Introduction: Tissue engineering strategies
that employ cells to repair and replace damaged tissue is a rapidly growing and
evolving field. The regenerative capabilities of muscle stem cells, satellite
cells, are lost once they are cultured in a rigid environment such as
polystyrene plastic, which has an elastic modulus of 3 GPa.
In order for the satellite cells to remain undifferentiated and proliferative,
it is imperative to recreate the biophysical properties of the stem cells niche
that includes an appropriate extracellular matrix and basement membrane. Using a
tunable collagen/laminin substrate we determined that
an elastic modulus of 12 KPa maintained satellite cells in a quiescent/undifferentiated state
which corresponds to the in vivo
satellite cell niche moduli.
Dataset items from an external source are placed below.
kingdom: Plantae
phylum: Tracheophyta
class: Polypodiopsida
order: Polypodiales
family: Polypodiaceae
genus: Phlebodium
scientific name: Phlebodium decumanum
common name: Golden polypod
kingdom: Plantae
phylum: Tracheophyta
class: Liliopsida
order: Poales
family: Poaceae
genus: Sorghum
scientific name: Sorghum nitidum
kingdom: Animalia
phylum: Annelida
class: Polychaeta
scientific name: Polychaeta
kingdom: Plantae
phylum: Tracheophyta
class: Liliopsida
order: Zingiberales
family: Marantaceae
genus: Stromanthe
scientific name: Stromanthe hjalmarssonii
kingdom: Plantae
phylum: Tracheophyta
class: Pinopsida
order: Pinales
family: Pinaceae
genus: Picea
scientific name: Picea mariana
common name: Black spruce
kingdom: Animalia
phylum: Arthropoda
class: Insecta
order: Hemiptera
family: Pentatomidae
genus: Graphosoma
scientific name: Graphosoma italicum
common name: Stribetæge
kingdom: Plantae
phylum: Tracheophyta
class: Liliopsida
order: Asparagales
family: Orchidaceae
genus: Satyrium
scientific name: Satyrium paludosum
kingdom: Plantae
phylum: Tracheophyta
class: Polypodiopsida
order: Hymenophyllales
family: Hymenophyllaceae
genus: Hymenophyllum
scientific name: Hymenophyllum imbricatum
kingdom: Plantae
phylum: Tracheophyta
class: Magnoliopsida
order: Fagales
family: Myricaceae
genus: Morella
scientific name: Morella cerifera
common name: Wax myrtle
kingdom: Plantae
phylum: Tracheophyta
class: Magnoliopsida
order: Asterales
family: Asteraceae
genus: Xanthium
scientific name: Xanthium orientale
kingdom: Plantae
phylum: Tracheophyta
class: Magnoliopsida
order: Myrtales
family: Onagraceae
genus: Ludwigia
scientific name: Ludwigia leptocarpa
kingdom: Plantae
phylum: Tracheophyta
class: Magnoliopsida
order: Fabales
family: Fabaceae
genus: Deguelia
These data indicate that
the fate and activation of skeletal muscle stem cells can be modulated by its
mechanical environment.

Materials
and Methods: The
shear modulus of collagen/laminin hydrogels
were measured using a Rheometrics Fluid Spectrometer
II.
Satellite cells were
isolated and purified using BD Biosciences FACS Aria II cell sorter. Positive
fractions were collected, counted and cultured on hydrogels
with different moduli. Hydrogels
were stained for integrin α-7, MyoD, Pax7, and F-actin subjected
to confocal microscopic analysis to determine the
progression of skeletal muscle differentiation.

Results
and Discussion: The
shear modulus was obtained for each collagen/laminin hydrogel concentration and converted into Young's moduli. A linear regression fit of the elastic modulus and
the collagen concentration allows the fabrication of tunable collagen/laminin hydrogels to mimic in vivo niches stiffness to control a specific
phenotype.

A significant reduction in the expression of the integrin α7 was observed in the confocal
microscopy images of 14 to 20 mg/mL hydrogels, which corresponds to the elasticity seen in vivo compared to a stiffer niche as
seen in figure 1. Furthermore, the specific stage of the satellite cells in the myogenesis pathway was determined. Pax7 is a transcription
factor expressed in quiescent satellite cells. MyoD is
a transcription factor for myogenic differentiation. Morphological changes in the cellular cytoskeleton
as determined by the F-actin staining corresponds to the degree of myogenic differentiation, as well as reduced Pax7 and MyoD expression at concentrations of 14 and 20 mg/mL. 14
mg/mL hydrogel have a
modulus of 12 KPa.

Conclusions:
Previous studies
and our data using natural ECM components suggest that the mechanical environment
plays a significant role in the regulation of the skeletal muscle precursor cell
niche. Further testing is required to confirm these findings. By maintaining
the satellite cell population in the appropriate niche, we will be able to
maintain their abilities and employ them for regenerative therapies.

Acknowledgements: This work was supported by
NIH-NIDCR IROIDE019355 (MJ Yost, PI).